16. mathews switch back xt!!!!!!!!!!!!!!!!!!!


----------



## Ziman (Nov 17, 2005)

17 shootin a mathews switchback xt


----------



## bows__rock (Aug 21, 2007)

*Hoyt rocks*

14 i shoot a 50# Hoyt Razortec


----------



## bigbird2 (Jan 13, 2007)

18 shooting a Fred Bear BTR


----------



## OutdoorDreams16 (Sep 27, 2007)

-B- said:


> whats the average age of poeple hanging out in this forum?
> 
> i'm 17 years old and shoot a Browning Micro Adrenaline, not sure if thats the correct spelling.

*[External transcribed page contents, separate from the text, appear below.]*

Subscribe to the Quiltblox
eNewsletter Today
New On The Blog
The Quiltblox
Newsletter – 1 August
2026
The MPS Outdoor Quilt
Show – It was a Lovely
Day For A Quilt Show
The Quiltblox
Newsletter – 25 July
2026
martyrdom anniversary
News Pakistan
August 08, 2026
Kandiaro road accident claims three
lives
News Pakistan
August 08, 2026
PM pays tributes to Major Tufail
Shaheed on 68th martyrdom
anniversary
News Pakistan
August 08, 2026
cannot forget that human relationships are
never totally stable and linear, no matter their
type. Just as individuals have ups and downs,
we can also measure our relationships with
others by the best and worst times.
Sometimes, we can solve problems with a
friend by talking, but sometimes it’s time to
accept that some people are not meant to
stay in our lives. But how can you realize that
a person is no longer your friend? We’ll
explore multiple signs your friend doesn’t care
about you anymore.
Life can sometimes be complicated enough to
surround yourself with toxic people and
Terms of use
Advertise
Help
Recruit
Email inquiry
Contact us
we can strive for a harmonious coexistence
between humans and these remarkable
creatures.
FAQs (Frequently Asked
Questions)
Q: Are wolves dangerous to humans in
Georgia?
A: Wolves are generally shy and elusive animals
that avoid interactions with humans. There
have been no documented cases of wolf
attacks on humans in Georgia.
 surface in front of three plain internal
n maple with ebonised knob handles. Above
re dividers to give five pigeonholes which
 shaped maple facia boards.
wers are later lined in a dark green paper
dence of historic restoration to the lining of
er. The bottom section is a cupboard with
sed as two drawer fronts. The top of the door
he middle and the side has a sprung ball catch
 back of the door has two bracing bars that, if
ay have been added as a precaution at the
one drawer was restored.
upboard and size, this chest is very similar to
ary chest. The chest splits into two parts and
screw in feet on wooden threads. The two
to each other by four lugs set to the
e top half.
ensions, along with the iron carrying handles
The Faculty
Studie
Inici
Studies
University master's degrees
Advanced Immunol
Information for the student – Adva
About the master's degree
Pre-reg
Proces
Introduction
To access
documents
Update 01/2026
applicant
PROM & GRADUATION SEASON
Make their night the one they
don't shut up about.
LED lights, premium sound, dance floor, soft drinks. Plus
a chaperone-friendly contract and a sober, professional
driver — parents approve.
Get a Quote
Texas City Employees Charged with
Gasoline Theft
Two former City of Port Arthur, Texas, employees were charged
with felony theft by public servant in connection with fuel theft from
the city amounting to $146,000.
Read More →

I'm 16. I shoot the same bow as you! lol


----------



## BabySpider12 (Sep 26, 2007)

Im 17... I shoot a Martin Shadowcat for target and a Martin Jaguar for hunting


----------



## armyboy (Jul 10, 2007)

13 and shoot a mathews legacy and a fred bear obsession ( fred bear was a cheap started bow that i am still shooting) both are set at 52-54 LB.


----------



## Ty Noe (Dec 22, 2005)

14 and i shoot a Martin Bengal at 65#


----------



## smallhntr (Aug 2, 2006)

12 and I shot a hoyt rintec at 45#


----------



## deerbuster (Jun 11, 2007)

I'm 16, and am shootin a mathews switchback


----------



## bowneidajr (Apr 15, 2007)

I'm 12 and i shoot a oneida phantom:icon_1_lol:


----------



## Mathews Hunter9 (Sep 16, 2007)

Im 14 and i shoot a Mathews FX at 45# i had shouder problems from playin baseball and cant pull back a real heavy amount if it wasnt for that i would probably shoot like 60# or something.


----------



## Hoyt kid (Dec 5, 2003)

15 shooting a hoyt pro elite.I woulda thought that there'd be more hoyt shooters out here. there seem to be a lot more older people shooting hoyts.
I guess it's true that wisdom comes with age. :wink:

Joey


----------



## Bowhunter500 (Mar 23, 2007)

Hoyt kid said:


> 15 shooting a hoyt pro elite.I woulda thought that there'd be more hoyt shooters out here. there seem to be a lot more older people shooting hoyts.
> I guess it's true that wisdom comes with age. :wink:
> 
> Joey


Ahh man... im with ya all the way! Hoyt = #1... not looking to argue.. just stating the facts!


----------



## Hoyt kid (Dec 5, 2003)

HECK YEAH, SHOUT IT OUT BABY!!!! :darkbeer: :tongue:

Joey


----------



## hoyt2281 (Oct 15, 2007)

17 shooting a '05 HOYT Ultramag but getting an '08 this year.... not sure which new hoyt yet but one of 'em


----------



## armyboy (Jul 10, 2007)

Bowhunter500 said:


> Ahh man... im with ya all the way! Hoyt = #1... not looking to argue.. just stating the facts!


i is just like fords and dodge. some people think fords are better and some people think dodges are better went both of them are really the same.


----------



## F5 tornado (Oct 20, 2007)

13, shoot a Browning F5 tornado :uzi:olice:


----------



## bigram (Mar 26, 2007)

14 and shooting a mathews Swichback XT. easier draw and hold then anything else i've ever shot.


----------



## kegan (Aug 28, 2006)

Hoyt kid said:


> 15 shooting a hoyt pro elite.I woulda thought that there'd be more hoyt shooters out here. there seem to be a lot more older people shooting hoyts.
> I guess it's true that wisdom comes with age. :wink:
> 
> Joey


Mhmm, wisdom does come with age... that's why most teenagers aren't primitive archers! Muwahahaha:wink:!


----------



## Bowhunter500 (Mar 23, 2007)

kegan said:


> Mhmm, wisdom does come with age... that's why *most* teenagers aren't primitive archers! Muwahahaha:wink:!


^^^ Right Kegan.. not all but *MOST*!


----------



## Hoyt kid (Dec 5, 2003)

lol :tongue:


----------



## wallop85 (Oct 22, 2007)

22 mathews FX


----------